We received four relevant documents:

4

We then use a very simple template to render each document that just returns the page_content.

doc_prompt = PromptTemplate(input_variables=["page_content"], template="{page_content}")
new_inputs = {"question": new_question, "chat_history": hist_text}
def format_doc(doc):
  return doc_prompt.format(page_content=doc.page_content)
doc_strings = [format_doc(doc) for doc in retrieved_docs]
context_inputs = {'context': "\n\n".join(doc_strings), 'question': new_inputs["question"]}

Now we’re ready to answer the question. We ask for an answer that incorporates the context.

prompt_template = """Use the following pieces of context to answer the question at the end. 
If you don't know the answer, just say that you don't know, don't try to make up an answer.

{context}

Question: {question}
Helpful Answer:"""
context_prompt = PromptTemplate(template=prompt_template, input_variables=["context", "question"])

We make a chain using the OpenAI LLM and our prompt we just made. And then we use the LLM to get a continuation, hopefully with our answer.

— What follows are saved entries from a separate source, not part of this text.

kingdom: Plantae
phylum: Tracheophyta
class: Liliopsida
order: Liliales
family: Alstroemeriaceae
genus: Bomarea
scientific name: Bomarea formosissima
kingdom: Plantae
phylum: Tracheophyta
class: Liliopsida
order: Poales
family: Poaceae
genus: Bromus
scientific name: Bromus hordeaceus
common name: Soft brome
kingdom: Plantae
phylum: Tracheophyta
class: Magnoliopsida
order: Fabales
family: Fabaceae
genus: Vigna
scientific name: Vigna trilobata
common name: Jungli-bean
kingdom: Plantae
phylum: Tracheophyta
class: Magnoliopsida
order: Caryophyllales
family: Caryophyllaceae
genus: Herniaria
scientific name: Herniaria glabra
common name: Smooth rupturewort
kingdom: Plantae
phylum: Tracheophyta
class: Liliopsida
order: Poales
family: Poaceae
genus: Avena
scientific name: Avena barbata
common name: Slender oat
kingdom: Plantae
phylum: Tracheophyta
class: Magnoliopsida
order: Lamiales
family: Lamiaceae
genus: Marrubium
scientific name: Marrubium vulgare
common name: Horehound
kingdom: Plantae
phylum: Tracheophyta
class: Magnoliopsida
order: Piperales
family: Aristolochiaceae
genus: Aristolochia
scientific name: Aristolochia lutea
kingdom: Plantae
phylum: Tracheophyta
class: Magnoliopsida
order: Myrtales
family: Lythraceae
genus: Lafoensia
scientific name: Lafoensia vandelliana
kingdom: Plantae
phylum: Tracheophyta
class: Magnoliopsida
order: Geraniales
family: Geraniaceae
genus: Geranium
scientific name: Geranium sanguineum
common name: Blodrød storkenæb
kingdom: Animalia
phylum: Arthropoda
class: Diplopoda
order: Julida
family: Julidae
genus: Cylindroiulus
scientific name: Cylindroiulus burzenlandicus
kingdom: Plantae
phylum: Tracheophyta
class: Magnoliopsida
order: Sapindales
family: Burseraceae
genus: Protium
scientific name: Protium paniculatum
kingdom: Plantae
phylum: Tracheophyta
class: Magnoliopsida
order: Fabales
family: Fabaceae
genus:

llm_chain = LLMChain(llm=llm, prompt=context_prompt)
answer = llm_chain.predict(**context_inputs)
print(answer.strip())

And we can see, that even though we only asked, “How’s it going?” The LLM was able to use our rephrased question to find relevant documents and turn those into a pretty good answer:

The factory in Germany is currently producing over 5,000 vehicles per week.

Conclusion

I hope this illustrates that the task of creating a chatbot that can answer questions about a set of documents is really very straightforward, and mainly involves how the task can be broken down into a succession of prompts that the LLM will generate useful continuations for.